Other deal opponents showed steadfast adherence to their opposition of the acquisition showing the financial flaws of the deal and the subsequent settlement offered by the Department of Commerce. Community-based groups Minnesota Citizens Utility Board (CUB) and CURE spoke to how the deal and settlement fall short to protect Minnesota Power ratepayers. CURE called out the high return on equity (ROE) project supporters agreed on coupled with an argument that a one-year rate freeze is inadequate. CUB also reviewed claims pertaining to rate savings proposed by the settlement, saying “around two-thirds of the purported costs savings ($88.4 million out of $132.4 million) are “one time” benefits, and $34 million of that $88.4 will likely expire after the Company files its next rate case”. The comment further referred to the Department of Commerce’s comment about “the Acquisition as providing “savings ”to ratepayers is highly misleading”. The organization also claims that it is likely the company would take the chance in it’s first rate case to raise costs, including ROE, negating any savings to ratepayers stipulated in the settlement.

In addition to financial arguments why the substance of the proposed acquisition may not be in the public interest, a variety of groups have pointed out potential influence of Minnesota Power and the potential buyers over commenters in support of the acquisition. CURE and CUB  both pointed to joint comments of International Union of Operating Engineers Local 49 and the North Central States Regional Council of Carpenters. The groups submitted an initial comment that was contradictory – simultaneously supporting the ALJ report, which recommended to deny the deal, but then calling on the MN PUC to approve the acquisition. The group then sent a corrected version of their comment  removing the support for the ALJ report, where the metadata reveals that the revised comments were authored by Counsel of the GIP/BlackRock and CPPIB. In addition, independent analysis by the Energy and Policy Institute found that of the nearly 500 public oral and public comments submitted regarding the proposed acquisition, about 81 of them were in support of the acquisition, with at least 72 of those supportive comments coming from individuals or organizations having direct financial ties to Minnesota Power or ALLETE.

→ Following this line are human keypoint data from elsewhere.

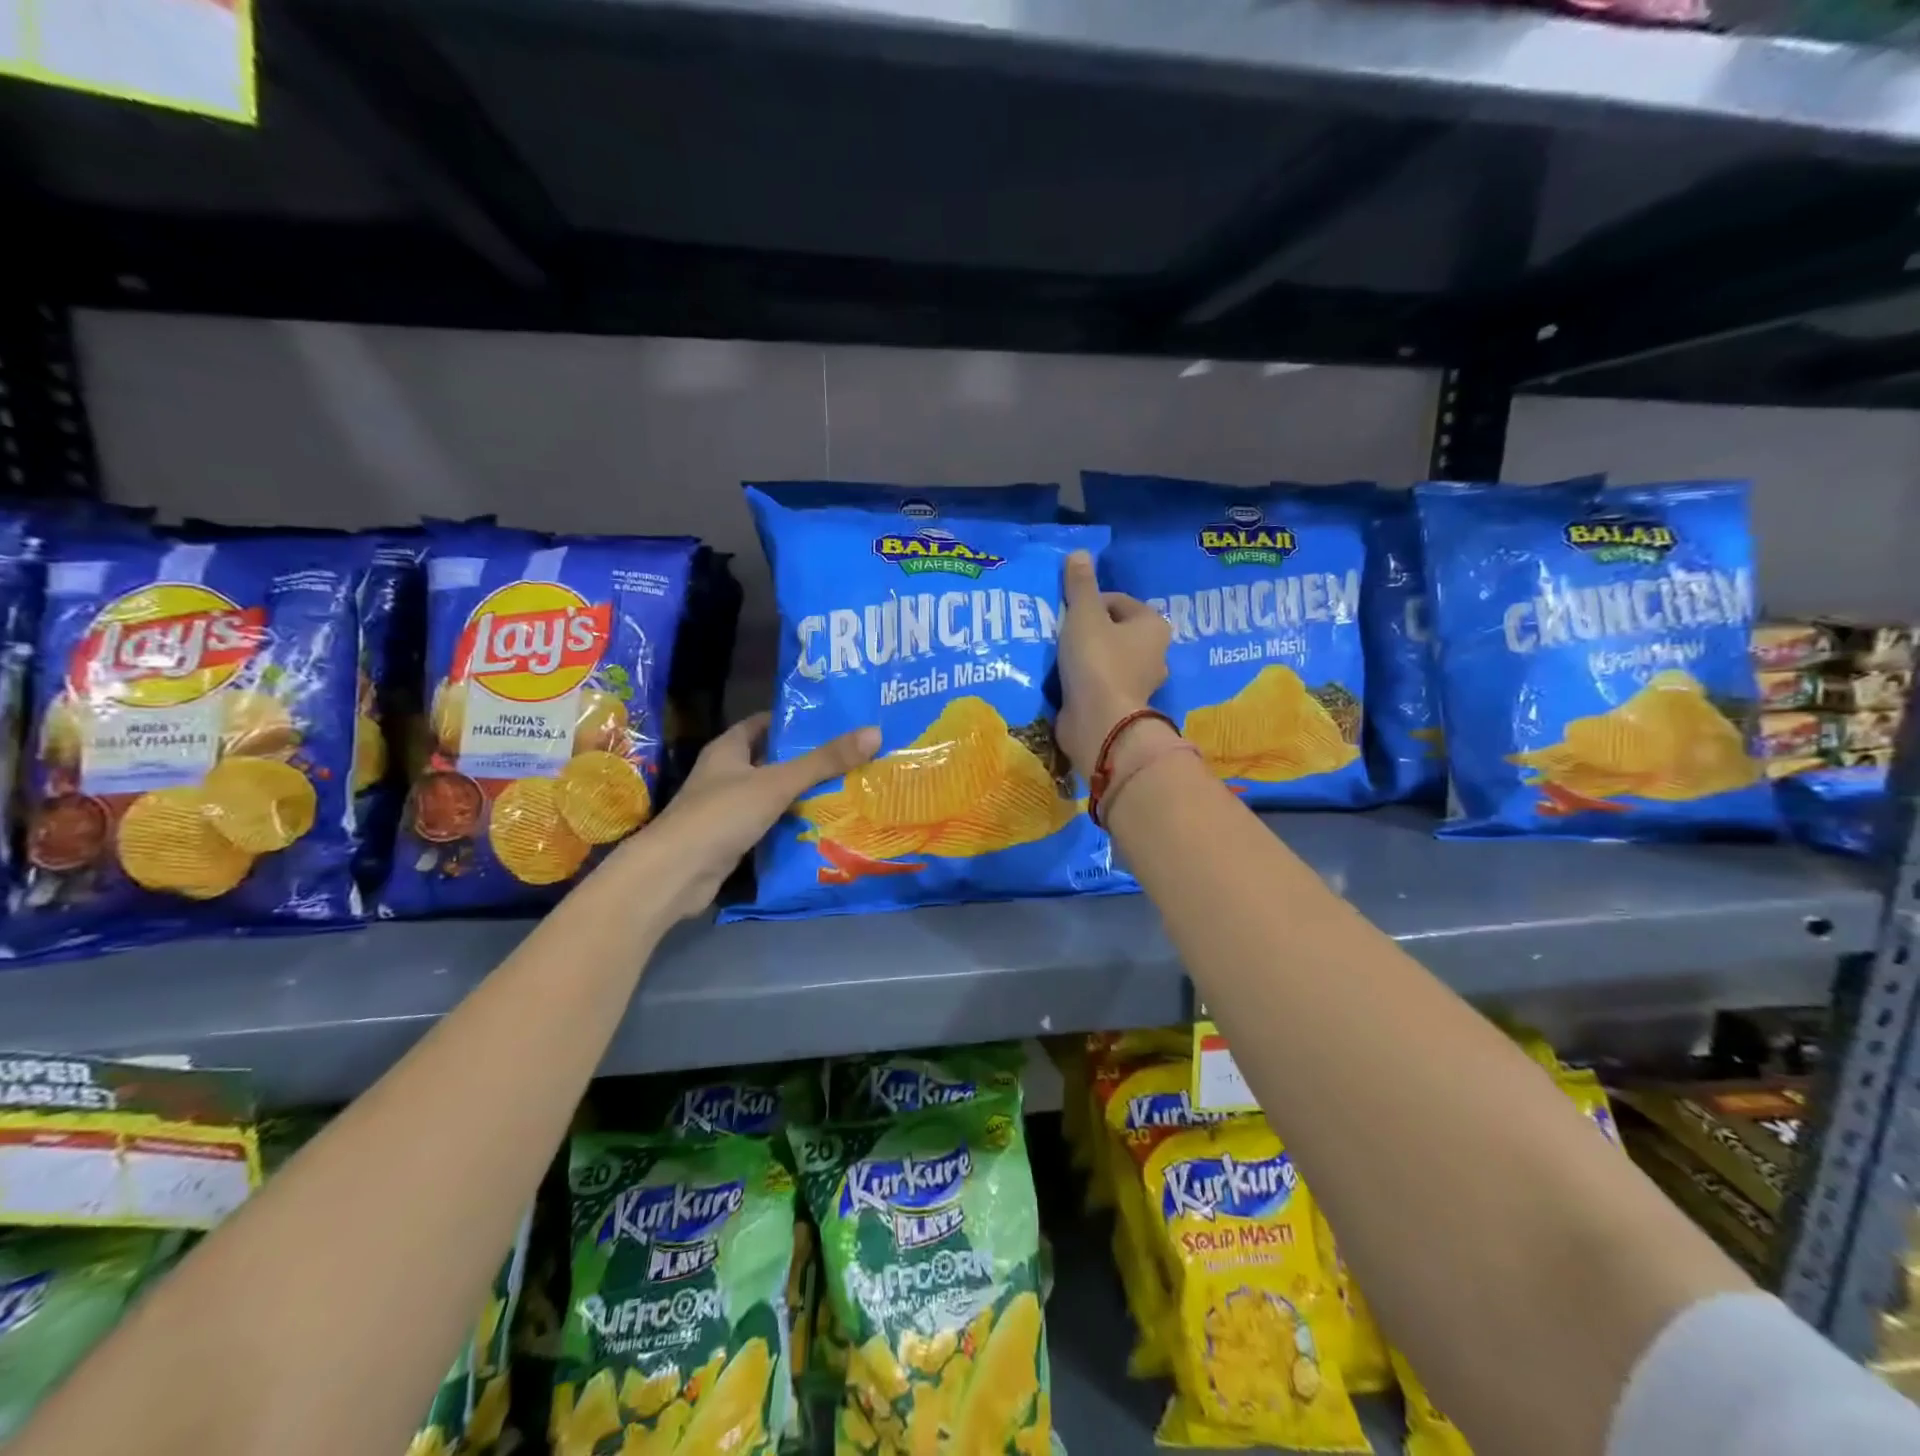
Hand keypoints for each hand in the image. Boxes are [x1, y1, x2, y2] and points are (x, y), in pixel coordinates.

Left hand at [621, 713, 879, 917]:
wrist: (675, 874)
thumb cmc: (722, 814)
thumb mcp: (778, 782)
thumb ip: (824, 761)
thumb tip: (874, 732)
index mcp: (729, 749)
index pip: (764, 724)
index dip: (795, 721)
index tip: (832, 722)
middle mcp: (726, 774)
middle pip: (772, 759)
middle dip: (807, 759)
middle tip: (851, 756)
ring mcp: (727, 808)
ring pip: (772, 794)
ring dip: (802, 794)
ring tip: (849, 788)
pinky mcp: (732, 839)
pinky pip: (769, 824)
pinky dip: (792, 823)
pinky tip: (823, 825)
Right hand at [1056, 549, 1170, 773]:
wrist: (1099, 723)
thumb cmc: (1097, 661)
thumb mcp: (1084, 615)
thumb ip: (1080, 585)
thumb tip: (1080, 553)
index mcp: (1153, 627)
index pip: (1118, 601)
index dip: (1088, 602)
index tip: (1065, 612)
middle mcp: (1154, 654)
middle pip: (1113, 631)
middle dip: (1086, 630)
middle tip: (1058, 633)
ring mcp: (1139, 684)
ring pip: (1106, 659)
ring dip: (1083, 657)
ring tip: (1056, 657)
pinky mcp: (1121, 707)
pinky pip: (1098, 684)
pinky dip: (1083, 681)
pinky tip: (1062, 681)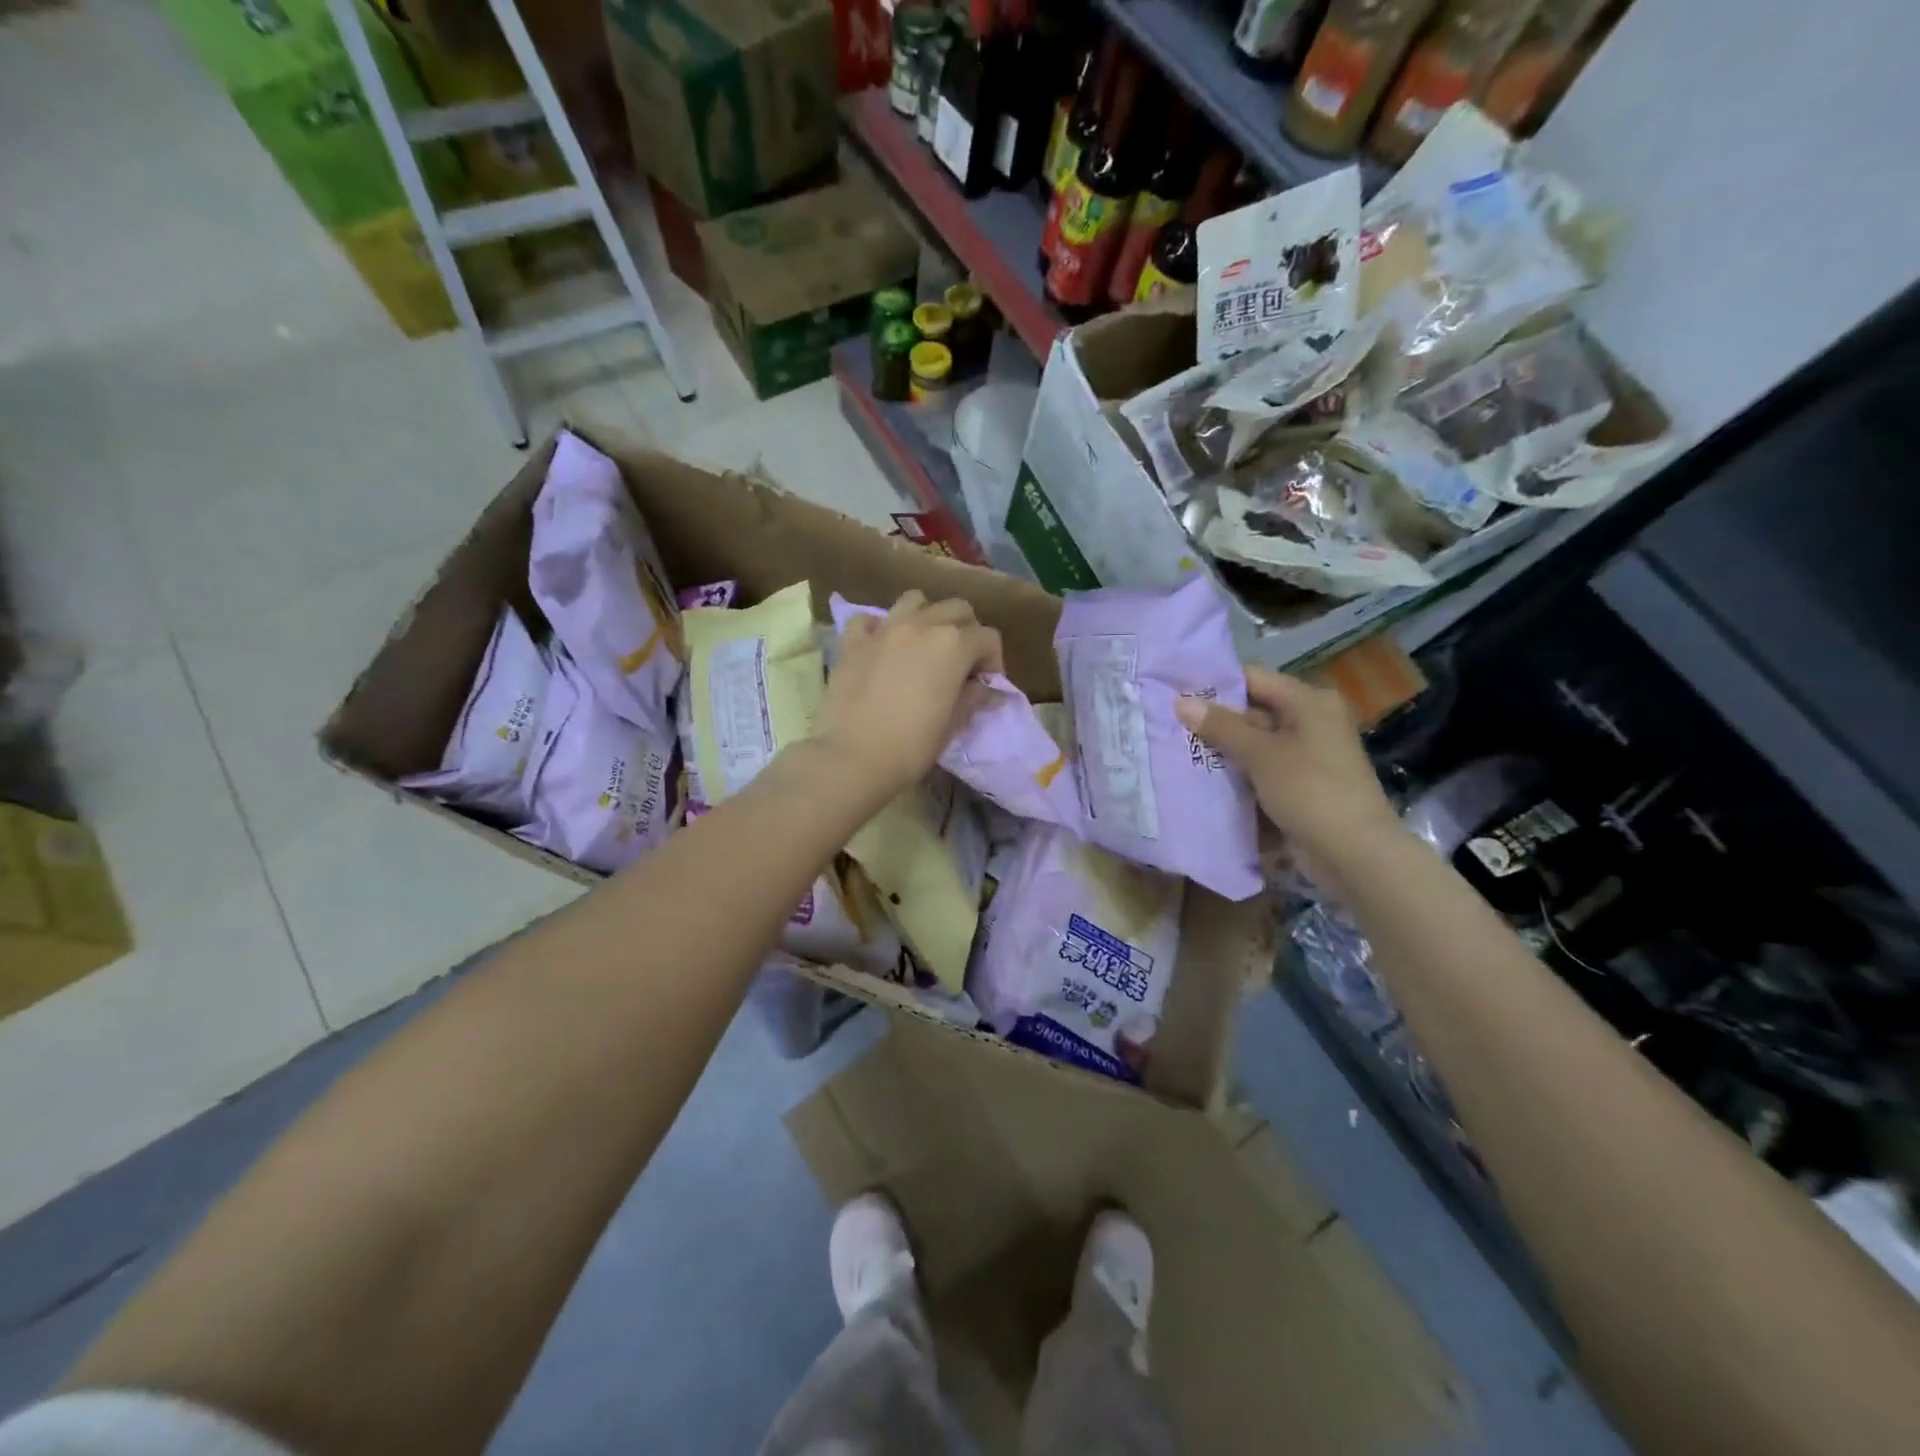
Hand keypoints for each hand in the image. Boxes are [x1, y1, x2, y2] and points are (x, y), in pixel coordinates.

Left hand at [813, 590, 1002, 799]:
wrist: (854, 757)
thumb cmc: (912, 745)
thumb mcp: (952, 724)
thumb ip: (973, 697)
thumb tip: (988, 688)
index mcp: (952, 645)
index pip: (988, 637)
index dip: (993, 660)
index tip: (986, 684)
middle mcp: (921, 625)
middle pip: (956, 609)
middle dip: (966, 631)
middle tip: (961, 663)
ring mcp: (884, 630)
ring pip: (915, 600)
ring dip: (927, 617)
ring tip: (924, 646)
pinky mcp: (852, 642)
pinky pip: (870, 620)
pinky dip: (880, 628)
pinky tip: (883, 649)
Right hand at [1174, 667, 1399, 869]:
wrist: (1354, 853)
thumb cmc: (1311, 791)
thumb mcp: (1262, 755)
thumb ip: (1221, 727)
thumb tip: (1180, 701)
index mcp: (1309, 702)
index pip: (1253, 678)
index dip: (1214, 683)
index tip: (1174, 689)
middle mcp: (1309, 722)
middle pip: (1252, 710)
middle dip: (1212, 719)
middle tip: (1166, 721)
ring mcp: (1304, 755)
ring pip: (1252, 743)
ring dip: (1220, 748)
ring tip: (1172, 746)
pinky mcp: (1297, 784)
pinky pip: (1258, 768)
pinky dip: (1234, 771)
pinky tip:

The Proposed Acquisition Makes Headlines

The potential sale of Minnesota Power has seen opposition from ratepayers and stakeholders at public hearings throughout Minnesota Power’s service area. Additionally, Duluth City Councilor Wendy Durrwachter has heard similar concerns from her constituents. “There are a lot of alarms that go off with a private equity firm buying a utility”, said Durrwachter. 

Outside of Minnesota, the pending sale has made headlines in Utility Dive, Truthout, and the New York Times. BlackRock and GIP’s lawyer having a hand in the reply comments submitted by local labor unions made headlines in The Lever who covered BlackRock’s influence over the case:

“For more than a year, the commission has borne witness to a tooth-and-nail fight over the proposed BlackRock takeover of Minnesota Power’s publicly traded parent company, Allete. But over the last several weeks, after a state judge issued a strongly worded ruling opposing the deal, the fight has taken on a new character, demonstrating the enormous political influence of private equity and electric utility companies — and how they can wield their power to quell opposition.

In the wake of the judge’s July ruling, several unions in the state swiftly proclaimed their support for the BlackRock deal. In at least one instance, union comments bear the fingerprints of an attorney working for BlackRock, document metadata shows.“

Nationally, this acquisition is seen as a test case for the appetite of the private equity industry to invest in captive ratepayer utilities. There’s also speculation about how this potential new trend of private equity investing in utilities may relate to the industry’s increase in data center investments. As electricity demand for data centers is anticipated to continue growing, to what extent will private equity make a play to capture outsized returns from this emerging sector and what will the impact on utility customers and their communities be?